Certains praticiens individuels sont également visibles, comme France Baesens, une "astrologue" basée à Bruxelles. Ceci suggère une scène de lecteurs indépendants plutôt qu'un champ professionnel centralisé, avec des informations d'annuaire plutôt qu'une documentation institutionnelle.
Certaines ressources s'adressent à une scène astrologique francophone transnationale. Par exemple, Astrocartography Today propose des ressources d'astrologie de relocation en anglais et en français. Une ressource algérienne d'astrologie, évoquant les "États africains francophones", indique également un cadrage de contenu francophone transfrontalier reliant les pays d'Afrique du Nord.
Le matériel recueilli ne couvre qu'un public général plutôt qu'une vision détaillée et sourcée de l'astrologie en Afrique francophone et dans les Caraïbes. La mention des "États africains francophones" par un curateur nord-africain indique un cadrage large, possiblement transrégional, mais sans précisions. De même, aucune cartographie vérifiable de l'astrologie dans les Caraïbes francophones n'a été trouvée.
L'astrologie française plonge ses racines dans l'histoire et connaît un heurt notable avec l'État. Un article de Cambridge en 2024 sur la France du XVIIe siècle a relevé des changements majeurs. En 1666, le ministre de Louis XIV, Colbert, interdit à l'Académie de publier des écrits astrologiques. En 1682, le roi Louis XIV prohiba totalement la publication d'almanachs astrologiques. Ceci suggère des frictions éditoriales dans l'histoire de l'astrologie française.
Les livres historiquement et universellement significatifs constituent les principales ressources vérifiables à ce stade. CURA, une référence française en astrologie, liste deux œuvres centrales : La condition solaire (1965) de Jean-Pierre Nicola et Les hommes et les astres (1960) de Michel Gauquelin. Ces livres, figurant dans le "Top 10" francophone de CURA, suggèrent une valeur documentaire comme ressources pour débutants.
D'autres figures notables méritent d'être identifiées pour un contexte de lecture français plus détaillé.
Alexandre Volguine, scientifique, historien et astrologue, fut une figure majeure du XXe siècle dans ce domaine. Selon CURA, Volguine développa la publication séminale Les Cahiers Astrologiques et son guide de 1938 jusqu'à sa mort. Le CURA de Volguine comporte une entrée retraçant sa position, ses publications et son héritage.

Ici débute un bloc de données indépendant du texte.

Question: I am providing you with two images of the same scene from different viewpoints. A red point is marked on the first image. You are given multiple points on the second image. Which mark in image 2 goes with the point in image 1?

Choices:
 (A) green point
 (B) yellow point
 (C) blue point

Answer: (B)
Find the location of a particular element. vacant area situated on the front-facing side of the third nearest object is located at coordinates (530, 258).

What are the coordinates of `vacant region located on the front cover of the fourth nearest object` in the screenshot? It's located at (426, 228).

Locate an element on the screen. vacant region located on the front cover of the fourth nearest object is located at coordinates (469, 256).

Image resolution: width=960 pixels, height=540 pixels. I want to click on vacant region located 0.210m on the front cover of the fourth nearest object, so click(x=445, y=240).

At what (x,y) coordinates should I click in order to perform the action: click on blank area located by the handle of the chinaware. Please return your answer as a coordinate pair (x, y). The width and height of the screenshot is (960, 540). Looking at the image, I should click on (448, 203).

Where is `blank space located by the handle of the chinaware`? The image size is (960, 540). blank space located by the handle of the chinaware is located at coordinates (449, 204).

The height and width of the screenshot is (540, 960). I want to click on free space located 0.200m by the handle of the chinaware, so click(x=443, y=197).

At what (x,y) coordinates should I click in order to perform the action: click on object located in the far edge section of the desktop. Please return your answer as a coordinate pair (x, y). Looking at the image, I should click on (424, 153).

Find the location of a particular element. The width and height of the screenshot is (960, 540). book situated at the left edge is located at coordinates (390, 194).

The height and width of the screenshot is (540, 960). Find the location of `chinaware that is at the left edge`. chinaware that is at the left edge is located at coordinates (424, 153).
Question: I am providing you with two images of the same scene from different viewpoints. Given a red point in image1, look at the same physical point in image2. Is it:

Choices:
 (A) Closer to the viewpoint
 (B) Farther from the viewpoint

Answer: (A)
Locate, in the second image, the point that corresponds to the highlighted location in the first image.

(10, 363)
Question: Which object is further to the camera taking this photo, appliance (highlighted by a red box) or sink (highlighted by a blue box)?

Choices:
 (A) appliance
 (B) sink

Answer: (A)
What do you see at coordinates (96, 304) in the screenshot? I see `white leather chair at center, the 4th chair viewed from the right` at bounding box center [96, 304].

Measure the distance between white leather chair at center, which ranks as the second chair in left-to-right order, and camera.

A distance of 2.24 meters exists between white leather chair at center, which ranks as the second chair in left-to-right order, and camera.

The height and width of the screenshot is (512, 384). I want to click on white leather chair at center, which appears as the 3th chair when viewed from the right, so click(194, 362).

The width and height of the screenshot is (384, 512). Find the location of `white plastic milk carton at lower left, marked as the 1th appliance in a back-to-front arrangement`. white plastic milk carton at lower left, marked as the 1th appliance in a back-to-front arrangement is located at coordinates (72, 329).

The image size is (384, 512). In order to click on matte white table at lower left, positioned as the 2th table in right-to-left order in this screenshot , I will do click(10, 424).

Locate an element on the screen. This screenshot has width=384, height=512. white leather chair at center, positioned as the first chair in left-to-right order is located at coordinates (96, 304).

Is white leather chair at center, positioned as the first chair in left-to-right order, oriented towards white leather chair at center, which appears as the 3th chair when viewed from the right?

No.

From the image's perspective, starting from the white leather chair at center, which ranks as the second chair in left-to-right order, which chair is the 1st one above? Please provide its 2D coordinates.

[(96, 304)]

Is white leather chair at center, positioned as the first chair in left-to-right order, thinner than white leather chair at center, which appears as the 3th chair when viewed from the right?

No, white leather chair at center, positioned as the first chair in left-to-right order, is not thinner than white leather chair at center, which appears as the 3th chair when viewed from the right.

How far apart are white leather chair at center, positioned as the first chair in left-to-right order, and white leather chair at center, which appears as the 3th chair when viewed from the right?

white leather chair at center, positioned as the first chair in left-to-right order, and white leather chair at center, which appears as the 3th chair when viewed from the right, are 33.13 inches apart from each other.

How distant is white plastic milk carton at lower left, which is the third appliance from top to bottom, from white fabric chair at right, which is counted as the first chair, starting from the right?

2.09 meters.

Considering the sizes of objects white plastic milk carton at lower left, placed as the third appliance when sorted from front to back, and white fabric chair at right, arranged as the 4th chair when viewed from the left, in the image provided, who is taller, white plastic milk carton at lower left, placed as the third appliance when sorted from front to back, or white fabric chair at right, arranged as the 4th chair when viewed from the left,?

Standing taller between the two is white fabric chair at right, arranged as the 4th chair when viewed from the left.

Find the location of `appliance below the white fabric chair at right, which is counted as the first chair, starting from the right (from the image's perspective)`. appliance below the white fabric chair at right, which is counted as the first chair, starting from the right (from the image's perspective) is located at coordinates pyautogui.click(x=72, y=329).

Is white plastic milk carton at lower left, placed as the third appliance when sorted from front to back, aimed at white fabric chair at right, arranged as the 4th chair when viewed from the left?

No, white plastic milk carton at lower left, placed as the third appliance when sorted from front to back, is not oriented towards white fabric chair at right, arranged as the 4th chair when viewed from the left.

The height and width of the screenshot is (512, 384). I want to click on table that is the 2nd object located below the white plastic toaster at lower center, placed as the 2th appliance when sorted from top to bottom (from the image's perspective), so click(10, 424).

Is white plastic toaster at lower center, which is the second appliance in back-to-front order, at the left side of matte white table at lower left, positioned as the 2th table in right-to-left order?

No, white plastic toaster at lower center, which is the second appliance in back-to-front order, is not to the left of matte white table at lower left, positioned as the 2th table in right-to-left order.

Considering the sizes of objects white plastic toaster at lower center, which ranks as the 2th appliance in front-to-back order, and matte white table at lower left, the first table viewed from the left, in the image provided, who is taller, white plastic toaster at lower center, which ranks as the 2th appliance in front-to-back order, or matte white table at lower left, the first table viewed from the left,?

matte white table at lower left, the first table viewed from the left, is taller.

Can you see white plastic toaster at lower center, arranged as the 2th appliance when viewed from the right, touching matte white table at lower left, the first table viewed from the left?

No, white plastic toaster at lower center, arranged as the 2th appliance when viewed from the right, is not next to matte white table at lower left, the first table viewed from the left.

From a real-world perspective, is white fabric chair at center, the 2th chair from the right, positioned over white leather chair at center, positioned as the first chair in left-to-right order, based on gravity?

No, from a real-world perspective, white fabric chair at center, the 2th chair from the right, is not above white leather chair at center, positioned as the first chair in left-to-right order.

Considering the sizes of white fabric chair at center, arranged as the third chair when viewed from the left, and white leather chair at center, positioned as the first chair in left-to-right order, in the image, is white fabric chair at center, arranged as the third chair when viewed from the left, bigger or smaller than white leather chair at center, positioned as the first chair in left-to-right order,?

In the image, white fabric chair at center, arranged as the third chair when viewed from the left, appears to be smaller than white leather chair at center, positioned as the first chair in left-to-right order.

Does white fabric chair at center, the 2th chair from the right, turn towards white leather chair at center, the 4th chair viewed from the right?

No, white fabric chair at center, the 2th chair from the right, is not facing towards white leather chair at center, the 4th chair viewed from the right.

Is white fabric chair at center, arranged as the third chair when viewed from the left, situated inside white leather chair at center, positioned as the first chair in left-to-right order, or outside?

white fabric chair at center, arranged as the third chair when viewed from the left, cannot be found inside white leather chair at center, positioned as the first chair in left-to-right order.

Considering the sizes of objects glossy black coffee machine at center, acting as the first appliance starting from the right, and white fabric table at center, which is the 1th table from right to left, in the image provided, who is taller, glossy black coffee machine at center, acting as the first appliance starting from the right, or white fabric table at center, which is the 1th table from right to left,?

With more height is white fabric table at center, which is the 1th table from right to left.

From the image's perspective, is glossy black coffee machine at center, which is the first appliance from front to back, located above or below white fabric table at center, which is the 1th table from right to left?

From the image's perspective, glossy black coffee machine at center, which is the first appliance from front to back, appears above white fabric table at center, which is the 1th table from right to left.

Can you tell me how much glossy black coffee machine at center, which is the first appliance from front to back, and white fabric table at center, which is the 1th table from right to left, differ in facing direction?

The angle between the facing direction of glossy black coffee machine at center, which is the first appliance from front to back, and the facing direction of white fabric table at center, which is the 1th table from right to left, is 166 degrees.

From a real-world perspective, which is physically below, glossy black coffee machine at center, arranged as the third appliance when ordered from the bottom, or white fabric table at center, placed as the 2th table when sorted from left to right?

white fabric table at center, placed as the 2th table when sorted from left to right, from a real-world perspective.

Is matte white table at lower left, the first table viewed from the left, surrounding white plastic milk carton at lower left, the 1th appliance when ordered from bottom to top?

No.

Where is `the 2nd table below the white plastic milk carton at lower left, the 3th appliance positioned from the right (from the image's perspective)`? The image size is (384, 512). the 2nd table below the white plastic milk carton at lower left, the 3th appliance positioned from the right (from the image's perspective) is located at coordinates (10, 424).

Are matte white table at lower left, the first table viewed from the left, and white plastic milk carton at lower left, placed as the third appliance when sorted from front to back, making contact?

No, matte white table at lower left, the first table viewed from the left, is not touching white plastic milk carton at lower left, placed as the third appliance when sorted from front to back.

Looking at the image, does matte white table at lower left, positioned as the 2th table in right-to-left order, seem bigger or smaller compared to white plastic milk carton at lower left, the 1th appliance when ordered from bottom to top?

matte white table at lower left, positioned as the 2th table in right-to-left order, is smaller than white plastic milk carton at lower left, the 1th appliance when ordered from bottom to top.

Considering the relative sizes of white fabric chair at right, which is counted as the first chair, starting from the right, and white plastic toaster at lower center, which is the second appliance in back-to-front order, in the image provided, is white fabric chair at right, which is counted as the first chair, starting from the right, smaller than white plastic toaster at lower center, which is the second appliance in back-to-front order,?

[TO VERIFY : Olivier Grandsiris, connu pour ses gravures des signes zodiacaux classiques de 1962, et d'autres figures sont référencés mais leurs sources n'ont pu être vérifiées dans cette recherche.] Plus de détails biographiques et de citations pourraient être disponibles ailleurs. [TO VERIFY : entrées citées de Grandsiris et d'autres figures proposées, avec des biographies sourçables pour des chapitres de livres ou essais séminales.]
L'astrologie francophone est très dispersée, même si des listings individuels, bibliographies ou données d'usage s'attachent à des pays ou régions. Un débutant peut être guidé vers le vocabulaire français, des annuaires bifocaux et une courte liste de lecture historique. L'origine d'une cartographie fiable par pays ou de données d'un organisme officiel reste cependant à vérifier.